> TEXT SEGMENT
Skip to main content
Chemistry LibreTexts

Weak Acids and Bases

Unlike strong acids/bases, weak acids and weak bases do not completely dissociate (separate into ions) at equilibrium in water, so calculating the pH of these solutions requires consideration of a unique ionization constant and equilibrium concentrations. Although this is more difficult than calculating the pH of a strong acid or base solution, most biochemically important acids and bases are considered weak, and so it is very useful to understand how to calculate the pH of these substances. The same basic method can be used to determine the pH of aqueous solutions of many different weak acids and bases.


An aqueous solution of a weak acid or base contains both the protonated and unprotonated forms of the compound, so an ICE table can be made and used to plug in concentrations into an equilibrium constant expression. The ionization constant for the acid (Ka) or base (Kb) is a measure of how readily the acid donates protons or how readily a base accepts protons. Because you are calculating pH, you must solve for the unknown concentration of hydronium ions in solution at equilibrium.

> WRITTEN TASK
Extract the full text on weak acids and bases, word for word. The items that come next are not needed.

Entries drawn from a collection:
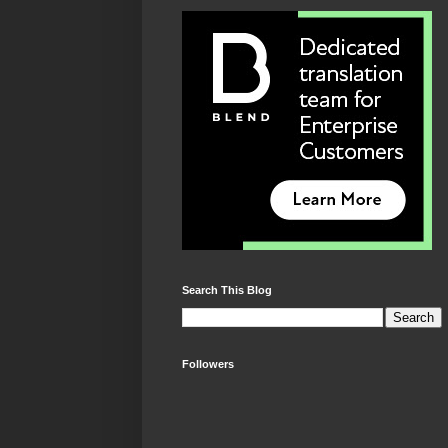
Search This Blog
Followers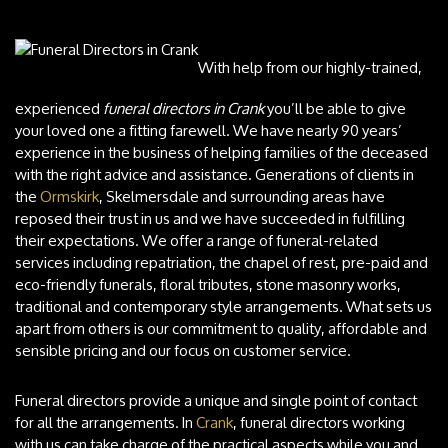
With help from our highly-trained,
experienced
funeral directors in Crank
you’ll be able to give
your loved one a fitting farewell.
We have nearly 90 years’
experience in the business of helping families of the deceased
with the right advice and assistance. Generations of clients in
the
Ormskirk
, Skelmersdale and surrounding areas have
reposed their trust in us and we have succeeded in fulfilling
their expectations. We offer a range of funeral-related
services including repatriation, the chapel of rest, pre-paid and
eco-friendly funerals, floral tributes, stone masonry works,
traditional and contemporary style arrangements. What sets us
apart from others is our commitment to quality, affordable and
sensible pricing and our focus on customer service.
Funeral directors provide a unique and single point of contact
for all the arrangements. In
Crank
, funeral directors working
with us can take charge of the practical aspects while you and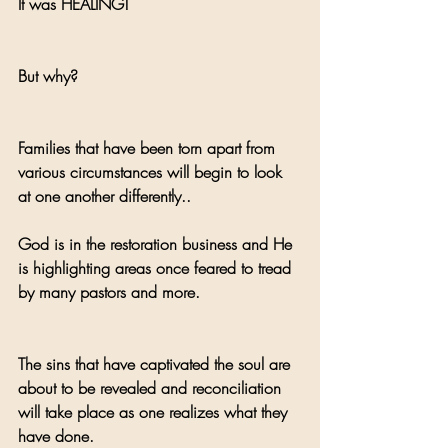
It was HEALING! 
But why? 
Families that have been torn apart from 
various circumstances will begin to look 
at one another differently..
God is in the restoration business and He 
is highlighting areas once feared to tread 
by many pastors and more.
The sins that have captivated the soul are 
about to be revealed and reconciliation 
will take place as one realizes what they 
have done. 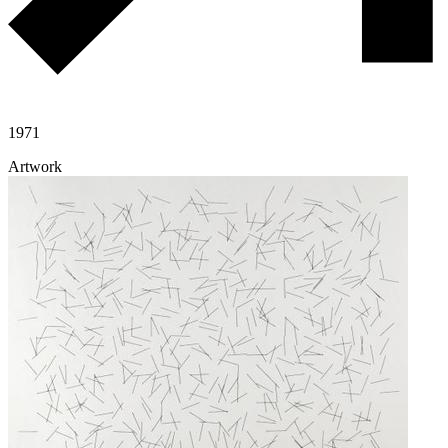
1971
Artwork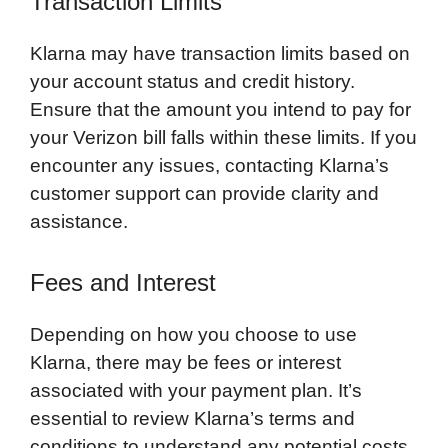
Transaction Limits
Klarna may have transaction limits based on
your account status and credit history.
Ensure that the amount you intend to pay for
your Verizon bill falls within these limits. If you
encounter any issues, contacting Klarna’s
customer support can provide clarity and
assistance.
Fees and Interest
Depending on how you choose to use
Klarna, there may be fees or interest
associated with your payment plan. It’s
essential to review Klarna’s terms and
conditions to understand any potential costs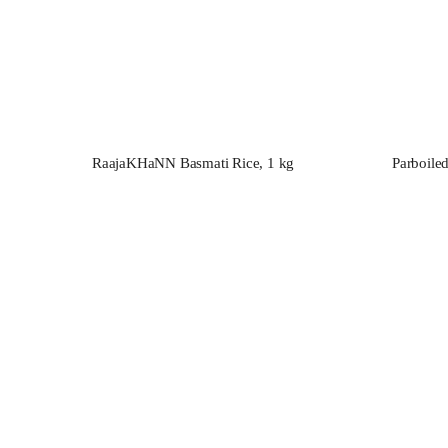
RaajaKHaNN Basmati Rice, 1 kg
Parboile
ТaMashA
varieties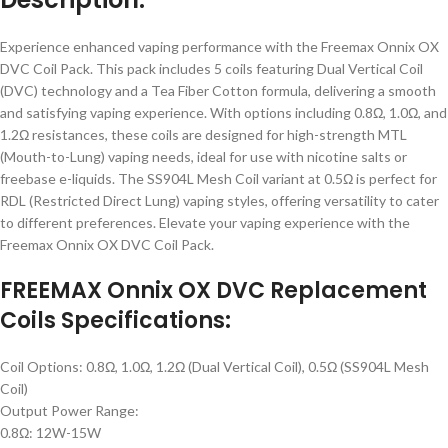
Experience enhanced vaping performance with the Freemax Onnix OX
DVC Coil Pack. This pack includes 5 coils featuring Dual Vertical Coil
(DVC) technology and a Tea Fiber Cotton formula, delivering a smooth
and satisfying vaping experience. With options including 0.8Ω, 1.0Ω, and
1.2Ω resistances, these coils are designed for high-strength MTL
(Mouth-to-Lung) vaping needs, ideal for use with nicotine salts or
freebase e-liquids. The SS904L Mesh Coil variant at 0.5Ω is perfect for
RDL (Restricted Direct Lung) vaping styles, offering versatility to cater
to different preferences. Elevate your vaping experience with the
Freemax Onnix OX DVC Coil Pack.
FREEMAX Onnix OX DVC Replacement
Coils Specifications:
Coil Options: 0.8Ω, 1.0Ω, 1.2Ω (Dual Vertical Coil), 0.5Ω (SS904L Mesh
Coil)
Output Power Range:
0.8Ω: 12W-15W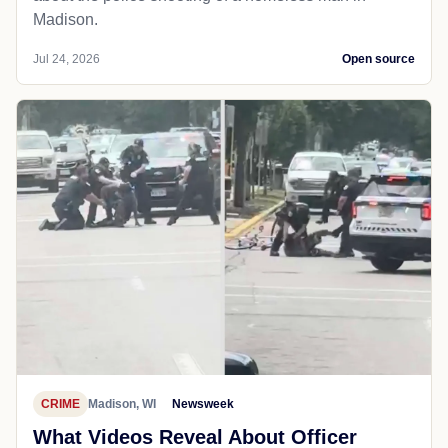
Madison.
Jul 24, 2026
Open source
CRIME
Madison, WI
Newsweek
What Videos Reveal About Officer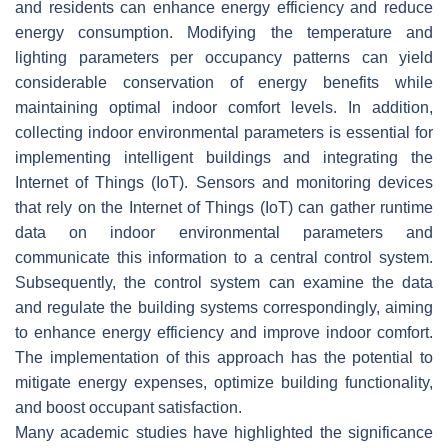
and residents can enhance energy efficiency and reduce
energy consumption. Modifying the temperature and
lighting parameters per occupancy patterns can yield
considerable conservation of energy benefits while
maintaining optimal indoor comfort levels. In addition,
collecting indoor environmental parameters is essential for
implementing intelligent buildings and integrating the
Internet of Things (IoT). Sensors and monitoring devices
that rely on the Internet of Things (IoT) can gather runtime
data on indoor environmental parameters and
communicate this information to a central control system.
Subsequently, the control system can examine the data
and regulate the building systems correspondingly, aiming
to enhance energy efficiency and improve indoor comfort.
The implementation of this approach has the potential to
mitigate energy expenses, optimize building functionality,
and boost occupant satisfaction.
Many academic studies have highlighted the significance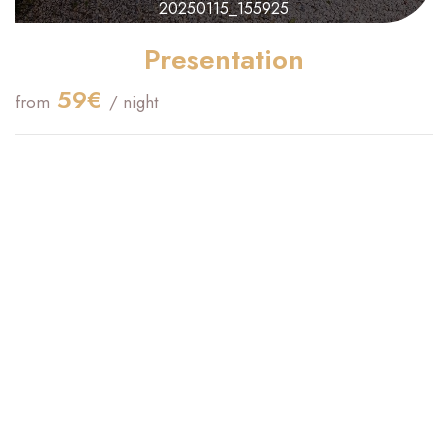
20250115_155925
Presentation
59€
from
/ night
Check-in Time :
16:00
Check Out Time :
09:00
Maximum Capacity:
2
Confirmation :
Immediate
King size bed(s) :
1
Studio for 2 people, 20 m2, on the ground floor
South-facing
Private terrace
Kitchenette with microwave, refrigerator, coffee maker, kettle,
toaster.
160cm bed, 30cm mattress, TV, storage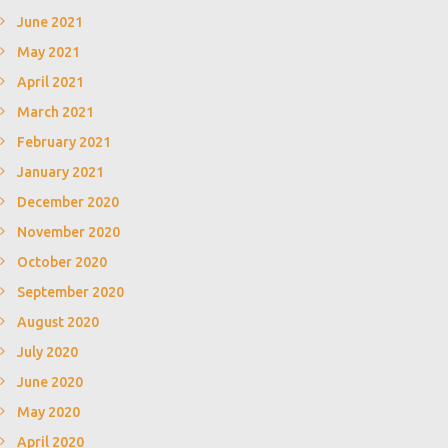
June 2021
May 2021
April 2021
March 2021
February 2021
January 2021
December 2020
November 2020
October 2020
September 2020
August 2020
July 2020
June 2020
May 2020
April 2020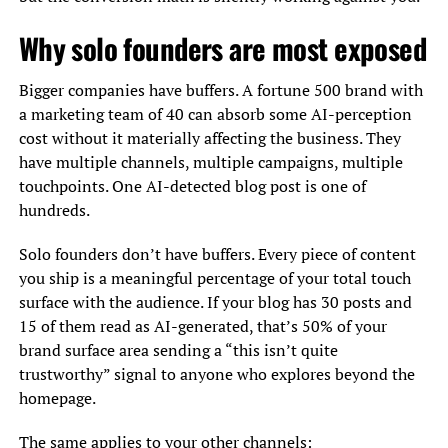
Why solo founders are most exposed
Bigger companies have buffers. A fortune 500 brand with
a marketing team of 40 can absorb some AI-perception
cost without it materially affecting the business. They
have multiple channels, multiple campaigns, multiple
touchpoints. One AI-detected blog post is one of
hundreds.
Solo founders don’t have buffers. Every piece of content
you ship is a meaningful percentage of your total touch
surface with the audience. If your blog has 30 posts and
15 of them read as AI-generated, that’s 50% of your
brand surface area sending a “this isn’t quite
trustworthy” signal to anyone who explores beyond the
homepage.
The same applies to your other channels: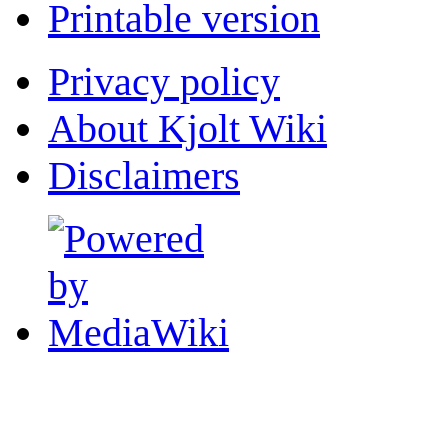
Printable version
Privacy policy
About Kjolt Wiki
Disclaimers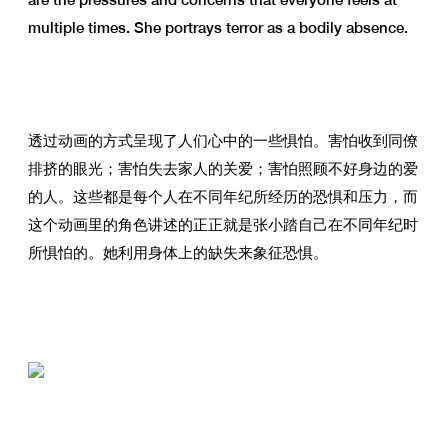
multiple times. She portrays terror as a bodily absence.
透过动画的方式呈现了人们心中的一些惧怕。害怕收到同僚
排挤的眼光；害怕失去家人的关爱；害怕照顾不好身边的爱
的人。这些都是每个人在不同年纪所经历的恐惧和压力，而
这个动画里的角色讲述的正正就是张小踏自己在不同年纪时
所惧怕的。她利用身体上的缺失来象征恐惧。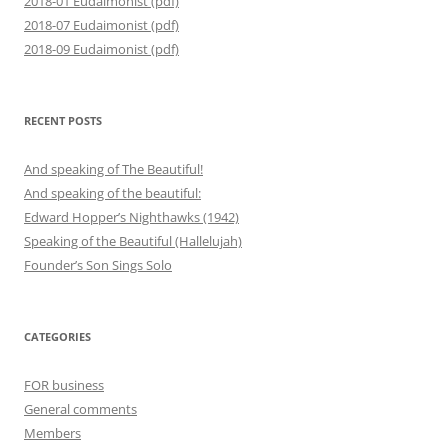
2018-01 Eudaimonist (pdf)
2018-07 Eudaimonist (pdf)
2018-09 Eudaimonist (pdf)
RECENT POSTS
And speaking of The Beautiful!
And speaking of the beautiful:
Edward Hopper’s Nighthawks (1942)
Speaking of the Beautiful (Hallelujah)
Founder’s Son Sings Solo
CATEGORIES
FOR business
General comments
Members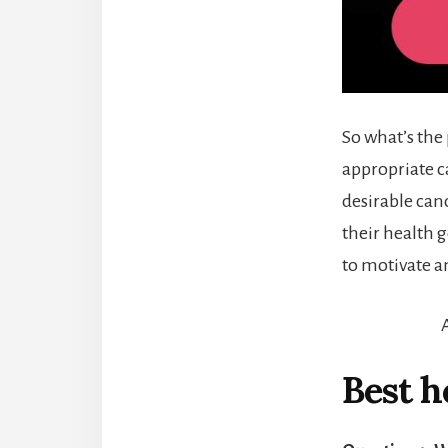
So what’s the
appropriate c
desirable can
their health 
to motivate a
Best h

> RESPONSE
Skip to main content
Chemistry LibreTexts

Weak Acids and Bases

Unlike strong acids/bases, weak acids and weak bases do not completely dissociate (separate into ions) at equilibrium in water, so calculating the pH of these solutions requires consideration of a unique ionization constant and equilibrium concentrations. Although this is more difficult than calculating the pH of a strong acid or base solution, most biochemically important acids and bases are considered weak, and so it is very useful to understand how to calculate the pH of these substances. The same basic method can be used to determine the pH of aqueous solutions of many different weak acids and bases.


An aqueous solution of a weak acid or base contains both the protonated and unprotonated forms of the compound, so an ICE table can be made and used to plug in concentrations into an equilibrium constant expression. The ionization constant for the acid (Ka) or base (Kb) is a measure of how readily the acid donates protons or how readily a base accepts protons. Because you are calculating pH, you must solve for the unknown concentration of hydronium ions in solution at equilibrium.